Duma Nkosi, the longstanding and increasingly embattled Mayor of Ekurhuleni, resigned from his position in late June 2008. The Independent said that Mekgwe was a frontrunner in the race to replace him, although other possible contenders included Panyaza Lesufi, Vulindlela Mapekula, and Chief Whip Moses Maseko. On 4 July, the ANC announced that it had accepted Nkosi's resignation and that Mekgwe would take over in an acting capacity until the council formally elected her to succeed Nkosi. She was elected Mayor of Ekurhuleni on 15 July 2008, receiving 109 votes against eight to the opposition candidate Izak Berg.

== Career in provincial government ==

=== ANC Provincial Treasurer: 2010–2018 ===
At a party elective conference in May 2010, Mekgwe was elected Provincial Treasurer of the ANC's Gauteng branch, serving under ANC Provincial Chairperson Paul Mashatile. Her candidacy was viewed as part of an informal slate of candidates aligned to Mashatile. News24 said that Mekgwe played "a critical role" at the conference in helping Mashatile to defeat a challenge to his incumbency by Nomvula Mokonyane, then the Premier of Gauteng. In October 2014, Mekgwe was re-elected to another four-year term in the powerful ANC treasury office, and she served until July 2018, when she was succeeded by Parks Tau and became an ordinary member of the Gauteng ANC's Provincial Executive Committee.
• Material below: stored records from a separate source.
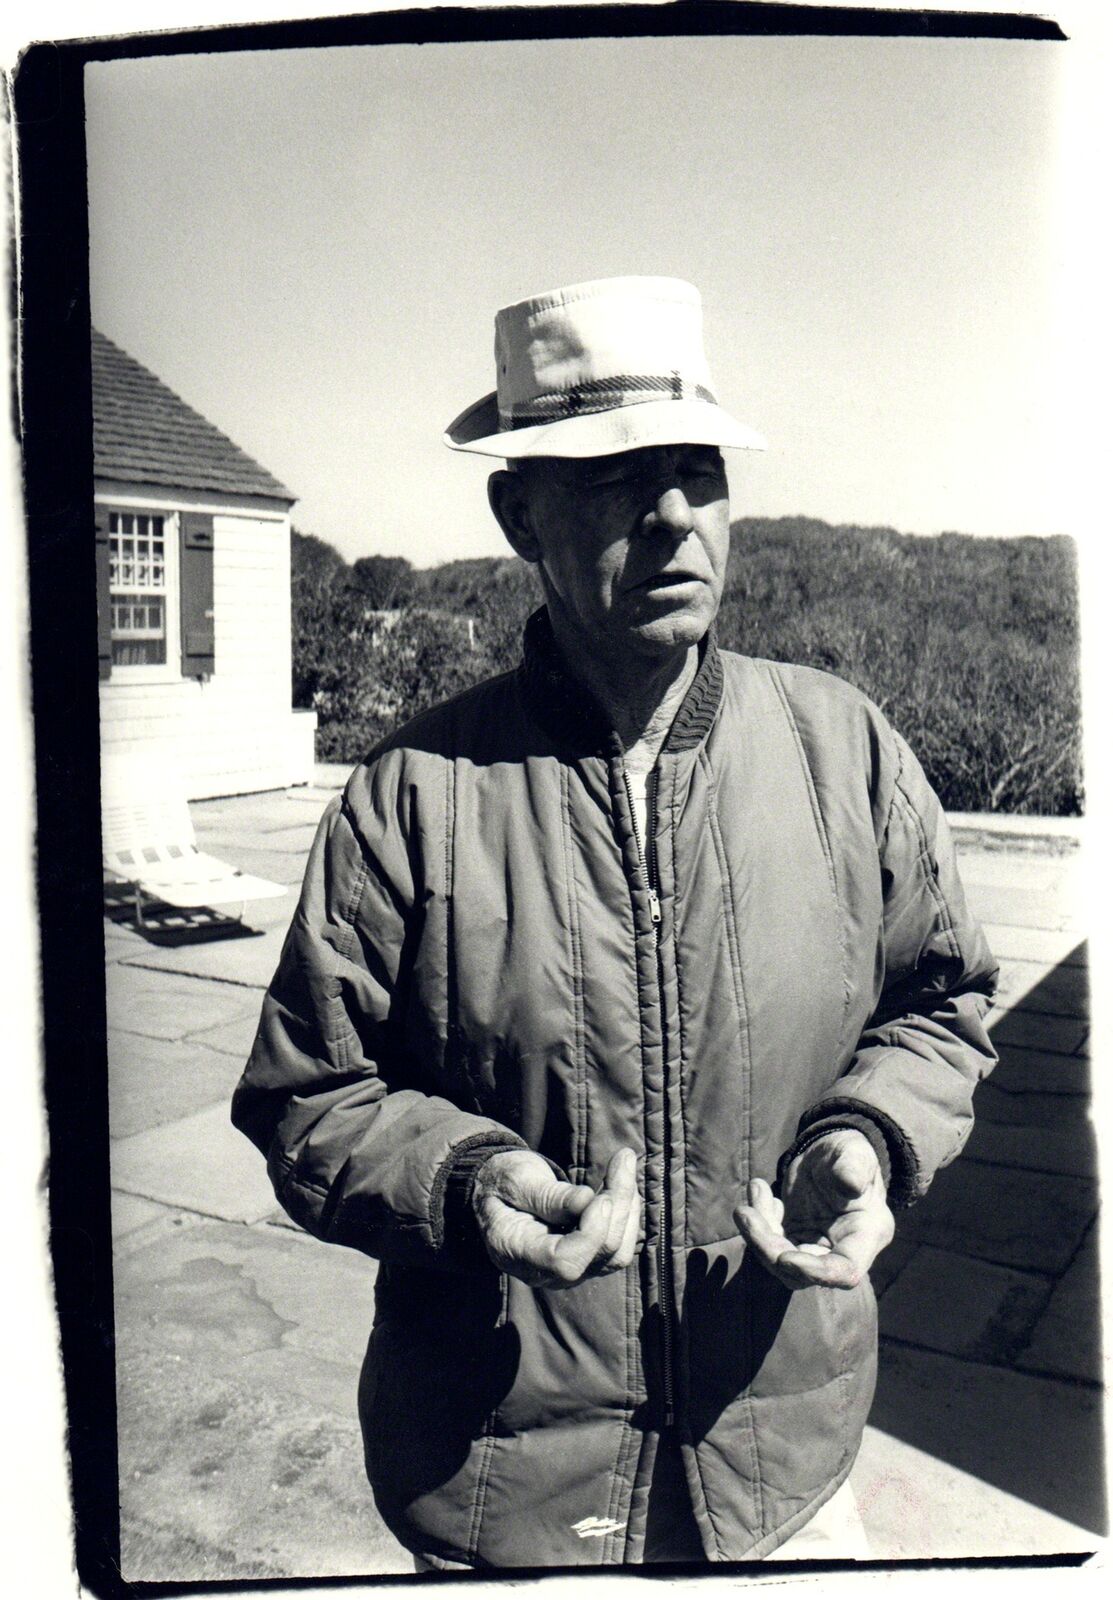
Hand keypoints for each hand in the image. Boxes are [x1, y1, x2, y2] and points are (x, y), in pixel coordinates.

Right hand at [472, 1147, 639, 1289]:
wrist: (499, 1194)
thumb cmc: (502, 1183)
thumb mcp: (515, 1179)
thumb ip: (547, 1195)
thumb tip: (587, 1200)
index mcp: (517, 1252)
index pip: (565, 1262)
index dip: (591, 1233)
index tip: (601, 1197)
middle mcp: (546, 1273)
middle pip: (599, 1254)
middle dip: (618, 1205)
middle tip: (623, 1158)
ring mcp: (570, 1272)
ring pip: (617, 1254)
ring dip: (629, 1208)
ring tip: (624, 1164)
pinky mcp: (587, 1262)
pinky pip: (620, 1248)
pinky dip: (628, 1214)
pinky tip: (622, 1183)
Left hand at [735, 1129, 893, 1290]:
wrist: (830, 1155)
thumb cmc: (849, 1152)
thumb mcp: (854, 1152)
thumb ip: (855, 1165)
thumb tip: (852, 1182)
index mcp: (867, 1235)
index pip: (845, 1271)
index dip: (815, 1272)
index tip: (784, 1258)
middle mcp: (842, 1250)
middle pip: (803, 1272)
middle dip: (769, 1247)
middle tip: (746, 1213)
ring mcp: (815, 1249)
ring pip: (780, 1262)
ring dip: (757, 1235)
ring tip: (754, 1193)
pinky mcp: (793, 1240)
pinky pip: (769, 1243)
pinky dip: (758, 1222)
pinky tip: (759, 1191)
=== Gauteng Executive Council: 2010–2014 ===
On 2 November 2010, Mokonyane, in her capacity as a Premier, appointed Mekgwe to the Executive Council of Gauteng as part of a reshuffle of the Gauteng provincial government. Mekgwe succeeded Qedani Mahlangu as Member of the Executive Council (MEC) for Social Development and Health. She was sworn into the Gauteng Provincial Legislature to take up the position, and Mondli Gungubele replaced her as Mayor of Ekurhuleni.

Mekgwe was appointed to the Executive Council at the same time as Lebogang Maile and Humphrey Mmemezi, two other politicians also viewed as "long-time loyalists" of Paul Mashatile; it was widely believed that Mashatile's allies had forced Mokonyane to make the appointments following her defeat by Mashatile in the internal ANC elections in May. Mekgwe served in the Social Development and Health portfolio for less than two years; on 16 July 2012, Mokonyane announced another reshuffle in which Mekgwe replaced Mmemezi as MEC for Local Government and Housing.

=== Gauteng Speaker: 2014–2022 ===
In the 2014 general election, Mekgwe was re-elected to a seat in the Gauteng Provincial Legislature, and, with David Makhura and Barbara Creecy, she was also one of three candidates nominated by the Gauteng ANC to succeed Mokonyane as Premier of Gauteng. The provincial party nominated her when its initial nominee, Mandla Nkomfe, asked to be withdrawn from consideration. Sources told the Mail & Guardian that the ANC National Executive Committee had selected Mekgwe for election as Premier: according to the newspaper, Makhura was the preferred candidate of the Mashatile-led Gauteng ANC, but Mekgwe was viewed as "a welcome compromise because of the good relationship she enjoys with top provincial leaders". However, Makhura, not Mekgwe, was ultimately appointed Premier, and Mekgwe was not appointed to his new Executive Council.

Instead, Mekgwe was elected Speaker of the Gauteng Provincial Legislature. Following the 2019 general election, she was re-elected both to her legislative seat and to the Speaker's office. In addition, in November 2021, she was elected to a three-year term as the Treasurer for the Africa region of the Commonwealth Parliamentary Association.

== Personal life ==
As of 2008, Mekgwe was a single mother of two children. In 2015 she still lived in her hometown, Duduza.